Exercise set —
1. In the Fibonacci heap post, copy the passage from "The following excerpts" to "removed by cuts." word for word.
2. In the Fibonacci heap post, what does the quoted excerpt say the mark fields record?
3. Using the Fibonacci heap post, explain in one to three sentences why the authors mark the nodes.

Source extract —
**********

## Essence of the cost benifit obtained by using “markings” in Fibonacci Heaps (by using a mathematical approach)

The following excerpts are from the section Fibonacci Heap from the text Introduction to Algorithms by Cormen et. al

The authors deal with a notion of marking the nodes of Fibonacci Heaps with the background that they are used to bound the amortized running time of the $$\text{Decrease-Key}$$ or $$\text{Delete}$$ algorithm, but not much intuition is given behind their use of it.

What things shall go bad if we do not use markings ? (or) use $$\text{Cacading-Cut}$$ when the number of children lost from a node is not just $$2$$ but possibly more ?

The excerpt corresponding to this is as follows:

We use the mark fields to obtain the desired time bounds. They record a little piece of the history of each node. Suppose that the following events have happened to node $$x$$:

1. at some time, $$x$$ was a root,
2. then $$x$$ was linked to another node,
3. then two children of $$x$$ were removed by cuts.

**********

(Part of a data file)
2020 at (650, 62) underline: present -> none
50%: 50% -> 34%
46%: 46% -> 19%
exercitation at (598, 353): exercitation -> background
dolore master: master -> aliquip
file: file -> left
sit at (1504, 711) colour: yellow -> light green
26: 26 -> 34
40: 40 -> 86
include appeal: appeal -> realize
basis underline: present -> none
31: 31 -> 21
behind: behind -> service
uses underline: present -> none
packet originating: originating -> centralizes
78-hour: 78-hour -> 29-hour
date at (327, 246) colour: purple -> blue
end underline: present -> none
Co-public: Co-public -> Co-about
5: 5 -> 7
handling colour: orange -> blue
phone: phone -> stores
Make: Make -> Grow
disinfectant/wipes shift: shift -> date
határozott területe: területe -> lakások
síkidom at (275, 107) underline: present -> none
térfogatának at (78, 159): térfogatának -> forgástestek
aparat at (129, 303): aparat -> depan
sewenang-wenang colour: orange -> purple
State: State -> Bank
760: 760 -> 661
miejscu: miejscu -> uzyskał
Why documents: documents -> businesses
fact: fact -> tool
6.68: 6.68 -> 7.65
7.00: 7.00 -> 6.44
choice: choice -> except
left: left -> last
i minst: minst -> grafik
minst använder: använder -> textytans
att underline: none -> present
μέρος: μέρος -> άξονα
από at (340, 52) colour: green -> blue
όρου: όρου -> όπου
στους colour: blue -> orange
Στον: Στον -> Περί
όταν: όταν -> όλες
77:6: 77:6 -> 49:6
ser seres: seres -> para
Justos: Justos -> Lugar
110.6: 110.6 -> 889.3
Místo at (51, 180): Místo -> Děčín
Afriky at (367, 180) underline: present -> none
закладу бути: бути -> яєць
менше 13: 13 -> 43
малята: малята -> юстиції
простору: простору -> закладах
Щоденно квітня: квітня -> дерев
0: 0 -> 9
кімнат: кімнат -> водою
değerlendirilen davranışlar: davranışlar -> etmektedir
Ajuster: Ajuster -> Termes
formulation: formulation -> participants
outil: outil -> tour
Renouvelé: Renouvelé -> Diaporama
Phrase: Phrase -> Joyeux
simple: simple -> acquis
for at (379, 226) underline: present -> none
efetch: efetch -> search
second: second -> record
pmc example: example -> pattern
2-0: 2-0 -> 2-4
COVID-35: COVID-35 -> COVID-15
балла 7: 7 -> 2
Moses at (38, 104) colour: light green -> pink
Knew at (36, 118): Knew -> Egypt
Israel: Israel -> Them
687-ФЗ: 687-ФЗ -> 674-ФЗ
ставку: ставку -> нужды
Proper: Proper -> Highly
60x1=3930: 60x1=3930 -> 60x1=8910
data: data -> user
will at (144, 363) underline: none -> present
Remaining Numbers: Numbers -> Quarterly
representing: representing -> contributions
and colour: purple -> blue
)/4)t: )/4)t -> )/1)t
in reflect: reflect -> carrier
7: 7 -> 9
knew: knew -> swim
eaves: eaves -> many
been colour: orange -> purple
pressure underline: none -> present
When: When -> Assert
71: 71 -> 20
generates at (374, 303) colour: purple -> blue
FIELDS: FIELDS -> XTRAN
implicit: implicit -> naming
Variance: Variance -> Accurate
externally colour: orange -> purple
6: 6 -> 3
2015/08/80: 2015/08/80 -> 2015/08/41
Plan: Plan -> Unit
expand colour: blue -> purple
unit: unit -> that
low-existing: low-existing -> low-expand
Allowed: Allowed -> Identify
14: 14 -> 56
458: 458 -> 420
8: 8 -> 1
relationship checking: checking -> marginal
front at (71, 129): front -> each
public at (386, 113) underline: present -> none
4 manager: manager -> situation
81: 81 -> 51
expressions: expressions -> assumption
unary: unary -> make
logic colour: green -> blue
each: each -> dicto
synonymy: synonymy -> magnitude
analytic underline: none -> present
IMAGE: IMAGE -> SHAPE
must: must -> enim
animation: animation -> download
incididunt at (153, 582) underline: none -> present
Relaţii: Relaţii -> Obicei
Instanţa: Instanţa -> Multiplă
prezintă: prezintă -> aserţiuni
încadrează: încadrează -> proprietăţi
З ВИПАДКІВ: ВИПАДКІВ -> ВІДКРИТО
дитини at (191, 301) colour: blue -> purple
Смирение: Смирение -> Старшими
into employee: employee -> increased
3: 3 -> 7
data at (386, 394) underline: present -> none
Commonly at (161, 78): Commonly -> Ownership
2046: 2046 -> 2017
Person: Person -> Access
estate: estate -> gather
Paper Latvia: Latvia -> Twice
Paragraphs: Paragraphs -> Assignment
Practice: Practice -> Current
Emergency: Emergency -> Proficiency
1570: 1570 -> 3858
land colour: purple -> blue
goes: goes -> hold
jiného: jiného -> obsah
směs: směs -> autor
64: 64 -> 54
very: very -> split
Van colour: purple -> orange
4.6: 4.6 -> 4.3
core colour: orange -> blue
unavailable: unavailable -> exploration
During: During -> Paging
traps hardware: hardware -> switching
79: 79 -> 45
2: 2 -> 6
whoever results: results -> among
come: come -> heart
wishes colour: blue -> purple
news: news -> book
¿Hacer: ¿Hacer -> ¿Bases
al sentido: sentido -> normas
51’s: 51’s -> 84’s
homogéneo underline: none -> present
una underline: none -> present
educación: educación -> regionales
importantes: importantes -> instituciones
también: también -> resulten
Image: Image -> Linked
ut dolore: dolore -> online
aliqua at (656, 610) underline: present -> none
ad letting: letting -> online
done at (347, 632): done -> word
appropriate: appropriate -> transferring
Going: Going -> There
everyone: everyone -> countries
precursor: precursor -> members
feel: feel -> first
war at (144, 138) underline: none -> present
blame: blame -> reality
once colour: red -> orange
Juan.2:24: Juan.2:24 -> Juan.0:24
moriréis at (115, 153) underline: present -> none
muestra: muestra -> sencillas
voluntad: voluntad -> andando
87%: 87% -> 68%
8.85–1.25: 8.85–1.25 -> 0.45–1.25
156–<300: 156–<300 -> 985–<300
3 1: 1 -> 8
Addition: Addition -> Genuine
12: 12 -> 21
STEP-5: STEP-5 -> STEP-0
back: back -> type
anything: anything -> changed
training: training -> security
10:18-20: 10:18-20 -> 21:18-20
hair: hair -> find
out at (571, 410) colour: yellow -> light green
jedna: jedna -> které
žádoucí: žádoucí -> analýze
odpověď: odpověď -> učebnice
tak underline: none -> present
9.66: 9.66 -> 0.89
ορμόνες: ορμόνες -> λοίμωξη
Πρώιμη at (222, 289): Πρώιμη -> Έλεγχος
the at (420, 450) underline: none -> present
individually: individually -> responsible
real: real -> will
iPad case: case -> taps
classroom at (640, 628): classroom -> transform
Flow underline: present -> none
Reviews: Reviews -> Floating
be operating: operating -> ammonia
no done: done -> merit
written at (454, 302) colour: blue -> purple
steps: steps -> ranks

**********

Per-task outputs —
1.
The following excerpts are from the section Fibonacci Heap from the text Introduction to Algorithms by Cormen et. al

The authors deal with a notion of marking the nodes of Fibonacci Heaps with the background that they are used to bound the amortized running time of the $$\text{Decrease-Key}$$ or $$\text{Delete}$$ algorithm, but not much intuition is given behind their use of it.

What things shall go bad if we do not use markings ? (or) use $$\text{Cacading-Cut}$$ when the number of children lost from a node is not just $$2$$ but possibly more ?

The excerpt corresponding to this is as follows:

We use the mark fields to obtain the desired time bounds. They record a little piece of the history of each node. Suppose that the following events have happened to node $$x$$:

1. at some time, $$x$$ was a root,
2. then $$x$$ was linked to another node,
3. then two children of $$x$$ were removed by cuts.

2. They record a little piece of the history of each node.

3. The marks are used to obtain the desired time bounds. Specifically, they serve to bound the amortized running time of the Decrease-Key or Delete algorithm.